Zanieczyszczenie środowiska prowadzi do cukrzycy?
Dwaj doktorzy z Cambridge, Oliver Jones i Julian Griffin, sygnalizują w najnowszym numerze The Lancet potrzebę gruntownego przebadania związku między trwałymi zanieczyszczeniami organicznymi (TZO) a insulinoopornością, która prowadzi do cukrzycy dorosłych.
Naukowcy powołali się na szereg publikacji, które opisywały niezwykle silną zależność między stężeniem TZO, szczególnie związków chlorowcoorganicznych, a ryzykiem cukrzycy typu 2.
Korelacja nie oznacza automatycznie związku przyczynowego. Ale jeśli naprawdę istnieje związek, jego skutki zdrowotne mogą być ogromne. Obecnie mamy bardzo mało informacji na ten temat. Badania nad cukrzycą dorosłych koncentrują się na genetyce i otyłości; prawie w ogóle nie rozważa się potencjalnego wpływu czynników środowiskowych, takich jak zanieczyszczenie – wyjaśnia kwestię Jones.
Anglicy powołali się w swych rozważaniach na badania dr.

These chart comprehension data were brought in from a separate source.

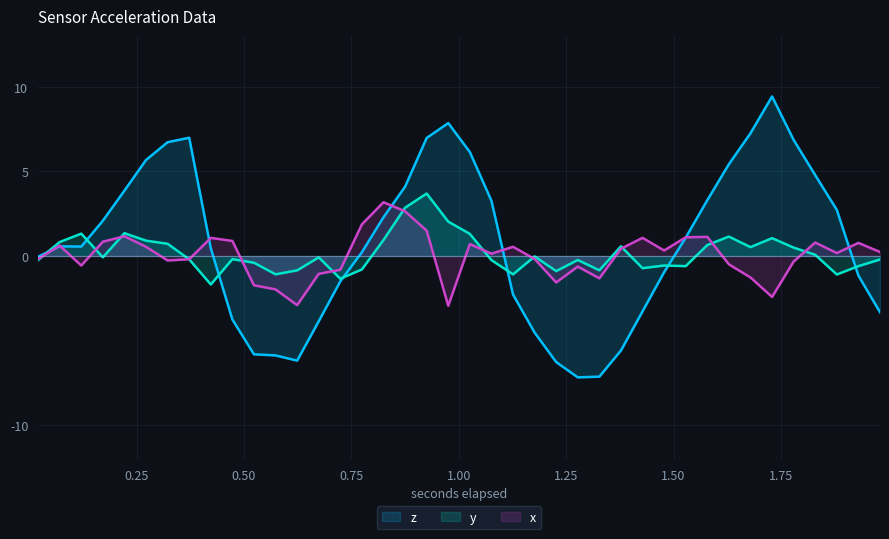

Reading left to right, extract all data points from this chart.

z: -0.0	0.6	0.6	2.1	3.9	5.7	6.7	7.0	0.5	-3.8	-5.8	-5.9	-6.2	-3.9	-1.5	0.2	2.3	4.1	7.0	7.9	6.1	3.3	-2.3	-4.5	-6.3	-7.2	-7.1	-5.6	-3.3	-1.0	1.1	3.3	5.4	7.3	9.4	6.9	4.8	2.7	-1.2	-3.3
y: -0.2	0.8	1.3	-0.1	1.3	0.9	0.7	-0.2	-1.7	-0.2	-0.4	-1.1	-0.9	-0.1	-1.3	-0.8	0.9	2.9	3.7	2.0	1.3	-0.2	-1.1	-0.0	-0.9	-0.2	-0.8	0.6	-0.7	-0.6	-0.6	0.6	1.1	0.5	1.1	0.5	0.1	-1.1	-0.6	-0.2
x: -0.2	0.6	-0.6	0.8	1.2	0.5	-0.3	-0.2	1.1	0.9	-1.7	-2.0	-2.9	-1.1	-0.8	1.9	3.2	2.6	1.5	-2.9	0.7	0.1	0.5	-0.2	-1.6	-0.6	-1.3	0.4	1.1	0.3	1.1	1.1	-0.5	-1.3	-2.4	-0.3	0.8	0.2	0.8	0.2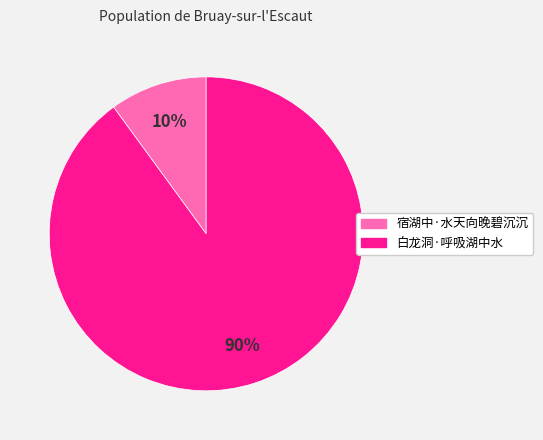

Is 宿湖中·水天向晚碧沉沉 the majority of the pie?

No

D. Lee, które dały bardzo ciekawe rezultaty. U osób z niskim stężeniem TZO we krwi nie zaobserwowano np. związku między otyłością a cukrzycą. Muszą więc współwystępować 2 czynniki: trwałe zanieczyszczenia organiczne i nadmierna waga ciała.
Jones uważa, że powinno się potraktować hodowle komórkowe bądź tkankowe TZO, a gdyby się okazało, iż rzeczywiście ekspozycja taka prowadzi do cukrzycy, objąć leczeniem osoby z grup ryzyka.
Do trwałych zanieczyszczeń organicznych zalicza się wiele związków, m.in. DDT, polichlorowane bifenyle czy dioksyny. Są to toksyczne związki węgla lub ich mieszaniny, które długo nie ulegają rozkładowi i podlegają bioakumulacji.
Komentarze (1)
mikroos, 27 stycznia 2008, 19:25
Te dwie hipotezy wcale nie muszą się wykluczać. Nie od dziś wiadomo, że cukrzyca typu II to choroba wieloczynnikowa o podłożu genetyczno-środowiskowym. Kto wie, być może aby uaktywnić niekorzystną ekspresję genów potrzeba właśnie otyłości i zanieczyszczenia środowiska?